9. A Subscription to Audible
One of the things I really missed in the weeks after having my son was reading a book. I was spending a lot of time resting, but there was usually a small person resting on top of me, and he was very demanding of my attention. It took months before I picked up a book again, and even a year postpartum I don’t read as much as I did pre-pregnancy. If you’re like me, I highly recommend getting a subscription to Audible, the audiobook service which is part of Amazon. It’s affordable, and each month you get a credit to download a new audiobook (others are available for purchase but can be pricy depending on the title). I really enjoyed listening to books during night feeds, and I still enjoy listening to them in the car.
10. A Pedicure
Last, but by no means least, get yourself (or your friend or partner) a pedicure. I’d highly recommend doing this before you deliver because it’ll take quite some time after your C-section before you feel like bending over and tending to your toes. I saw my pedicurist about four days before I delivered, and I was weirdly happy whenever I looked down at my neatly polished toes both in the hospital and the couple of weeks that followed. It’s such a small act of self-care that has long-lasting ripples in the postpartum period.

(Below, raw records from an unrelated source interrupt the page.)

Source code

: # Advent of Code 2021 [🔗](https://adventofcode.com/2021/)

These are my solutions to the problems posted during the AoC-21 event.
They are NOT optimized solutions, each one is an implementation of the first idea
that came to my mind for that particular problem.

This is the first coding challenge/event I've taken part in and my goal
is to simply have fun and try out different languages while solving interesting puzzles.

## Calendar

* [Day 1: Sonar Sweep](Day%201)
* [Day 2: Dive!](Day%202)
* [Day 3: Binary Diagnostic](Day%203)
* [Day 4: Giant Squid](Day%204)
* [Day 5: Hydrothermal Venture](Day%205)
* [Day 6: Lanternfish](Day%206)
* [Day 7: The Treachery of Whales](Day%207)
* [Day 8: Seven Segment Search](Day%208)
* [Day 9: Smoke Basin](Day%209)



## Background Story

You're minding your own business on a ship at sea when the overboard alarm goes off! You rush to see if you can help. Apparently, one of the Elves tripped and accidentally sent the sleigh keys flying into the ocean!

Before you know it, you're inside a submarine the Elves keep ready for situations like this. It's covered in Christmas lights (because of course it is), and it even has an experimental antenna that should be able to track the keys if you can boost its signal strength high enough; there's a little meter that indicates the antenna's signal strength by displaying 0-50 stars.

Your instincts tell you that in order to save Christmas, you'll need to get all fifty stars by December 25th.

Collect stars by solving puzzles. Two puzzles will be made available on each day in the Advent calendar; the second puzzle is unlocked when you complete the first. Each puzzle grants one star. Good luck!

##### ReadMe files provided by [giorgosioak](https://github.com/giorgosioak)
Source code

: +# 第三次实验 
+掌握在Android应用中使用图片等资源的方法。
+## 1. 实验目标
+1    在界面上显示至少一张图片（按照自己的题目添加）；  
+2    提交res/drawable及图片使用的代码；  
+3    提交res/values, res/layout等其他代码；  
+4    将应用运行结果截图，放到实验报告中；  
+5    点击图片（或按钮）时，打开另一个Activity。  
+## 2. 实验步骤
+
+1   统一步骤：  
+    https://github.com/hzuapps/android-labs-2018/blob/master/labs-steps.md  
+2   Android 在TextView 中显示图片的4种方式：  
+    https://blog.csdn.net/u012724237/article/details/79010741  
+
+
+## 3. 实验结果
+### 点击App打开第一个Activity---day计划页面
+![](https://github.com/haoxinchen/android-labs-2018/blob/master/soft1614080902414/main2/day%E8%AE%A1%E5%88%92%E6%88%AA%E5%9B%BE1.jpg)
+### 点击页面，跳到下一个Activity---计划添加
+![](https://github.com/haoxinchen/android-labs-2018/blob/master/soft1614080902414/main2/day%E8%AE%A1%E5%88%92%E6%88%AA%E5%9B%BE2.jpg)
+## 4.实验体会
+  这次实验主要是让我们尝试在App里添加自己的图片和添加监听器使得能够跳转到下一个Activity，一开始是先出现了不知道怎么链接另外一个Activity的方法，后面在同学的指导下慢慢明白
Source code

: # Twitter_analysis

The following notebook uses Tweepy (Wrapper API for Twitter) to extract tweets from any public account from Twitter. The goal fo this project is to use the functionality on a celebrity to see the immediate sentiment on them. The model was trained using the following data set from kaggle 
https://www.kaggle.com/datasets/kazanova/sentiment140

11. Scar Mobilization Guidance
This is perhaps the most important thing on this list, and also the least indulgent and exciting. There are lots of free videos on YouTube and Instagram, as well as more detailed, inexpensive courses and online workshops to help you feel confident in massaging your scar (you’ll want to start as soon as it’s fully healed) and helping relieve and prevent pain and tightness in your lower abdomen. I used the Southern Pelvic Health C-Section Scar Masterclass and highly recommend it. You can also get silicone mats and cups on Amazon to help assist in the process.
I’m sure some of these suggestions seemed like common sense, but I hope you enjoyed reading about—and that you learned from—my experience post-C-section. Whether your belly birth was planned or not, the most important thing is that you give yourself plenty of grace and time to heal and repair your body. It’s not a race to get back to normal, and it’s important to remember that “normal” might feel a little different for a while. You’ve got this, Mama!